Functional amyloid protein FXR1 is recruited into neuronal stress granules.

The FXR1 protein regulates the stability and translation of a number of RNA molecules and plays an important role in the regulation of cellular processes under normal conditions and stress. In particular, this protein is known to be a negative regulator of the key proinflammatory cytokine TNF alpha. We had previously shown that FXR1 functioned in the amyloid form in neurons of the brain of jawed vertebrates. Under stress conditions, FXR1 is incorporated into stress granules in some cell lines, but such studies have not been conducted for neuronal cells.
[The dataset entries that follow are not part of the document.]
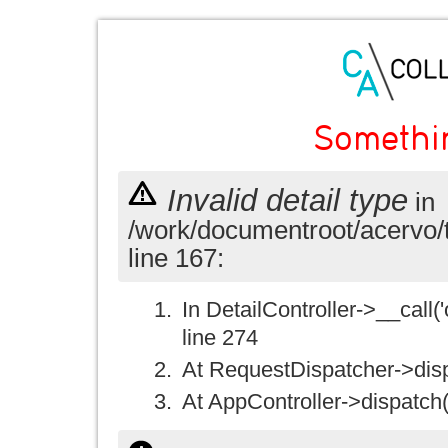
Somethi
Invalid detail type
in
/work/documentroot/acervo/
line 167:
In DetailController->__call('
line 274
At RequestDispatcher->disp
At AppController->dispatch(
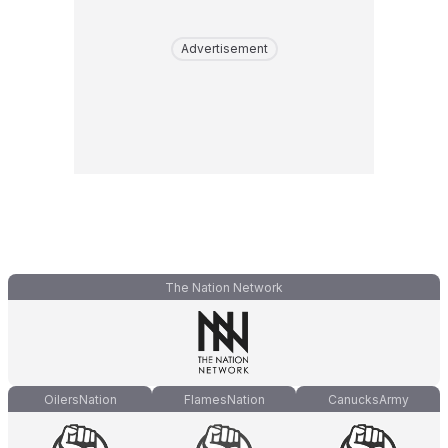
Advertisement
The Nation Network
OilersNation
FlamesNation
CanucksArmy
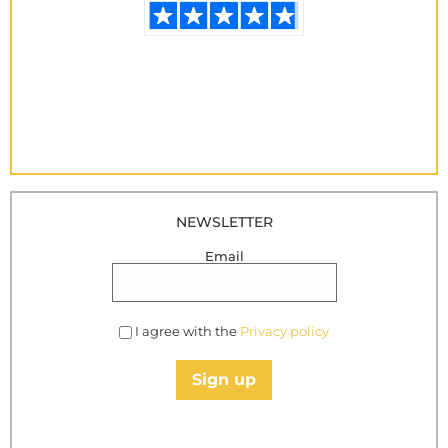
NEWSLETTER
Email
I agree with the
Privacy policy
Sign up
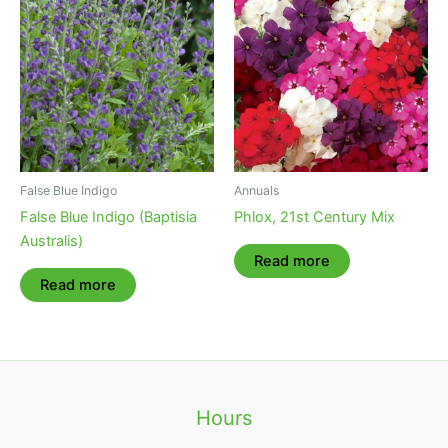
False Blue Indigo
Annuals
False Blue Indigo (Baptisia
Phlox, 21st Century Mix
Australis)
Read more
Read more
Hours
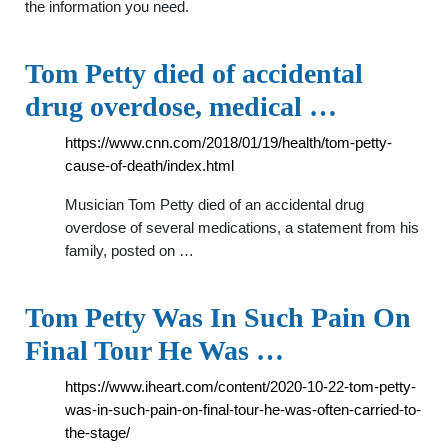
the information you need.
Tom Petty died of accidental
drug overdose, medical …
https://www.cnn.com/2018/01/19/health/tom-petty-
cause-of-death/index.html
Musician Tom Petty died of an accidental drug
overdose of several medications, a statement from his
family, posted on …
Tom Petty Was In Such Pain On
Final Tour He Was …
https://www.iheart.com/content/2020-10-22-tom-petty-
was-in-such-pain-on-final-tour-he-was-often-carried-to-
the-stage/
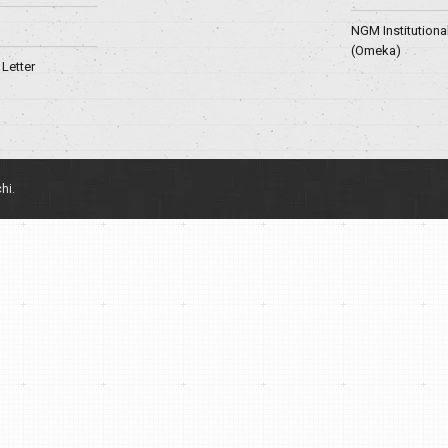
NGM Institutiona
(Omeka)
Letter
hi.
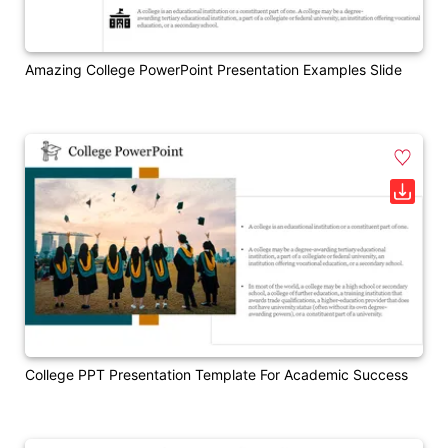
Amazing College PowerPoint Presentation Examples Slide
College PPT Presentation Template For Academic Success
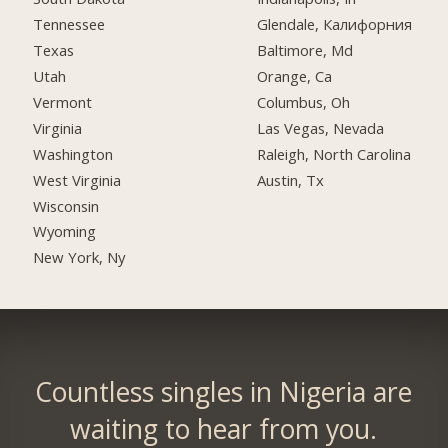
Tennessee
Glendale, Калифорния
Texas
Baltimore, Md
Utah
Orange, Ca
Vermont
Columbus, Oh
Virginia
Las Vegas, Nevada
Washington
Raleigh, North Carolina
West Virginia
Austin, Tx
Wisconsin
Wyoming
New York, Ny
Countless singles in Nigeria are
waiting to hear from you.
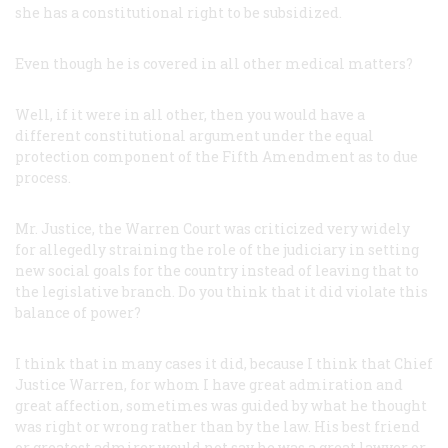
she has a constitutional right to be subsidized.
Even though he is covered in all other medical matters?
Well, if it were in
all
other, then you would have a
different constitutional argument under the equal
protection component of the Fifth Amendment as to due
process.
Mr. Justice, the Warren Court was criticized very widely
for allegedly straining the role of the judiciary in setting
new social goals for the country instead of leaving that to
the legislative branch. Do you think that it did violate this
balance of power?
I think that in many cases it did, because I think that Chief
Justice Warren, for whom I have great admiration and
great affection, sometimes was guided by what he thought
was right or wrong rather than by the law. His best friend
or greatest admirer would not say he was a great lawyer or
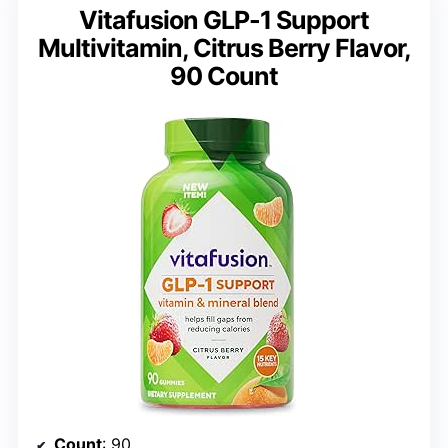
Vitafusion GLP-1 Support
Multivitamin, Citrus Berry Flavor,
90 Count
Count
: 90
Here, we showed the ability of the FXR1 protein to form cytoplasmic granules in a neuroblastoma cell line under various types of stress. This protein colocalizes with core proteins of neuronal stress granules upon heat shock and sodium arsenite treatment. We also showed that FXR1 colocalizes with anti-amyloid antibodies OC under both normal and stress conditions. Given that stress granules are dynamic structures, we propose that amyloid FXR1-containing RNP particles interact with other stress granule proteins through weak intermolecular hydrogen bonds. Using a yeast model system, we found that FXR1 colocalizes and physically interacts with stress granule proteins such as TIA-1, FMRP, FXR2, and SFPQ. Overall, our results provide new insights into the role of the RNA-binding protein FXR1 in neuronal stress response. We believe that FXR1 inactivation in neuronal stress granules can contribute to an increase in the level of the proinflammatory cytokine TNF alpha in neurodegenerative diseases.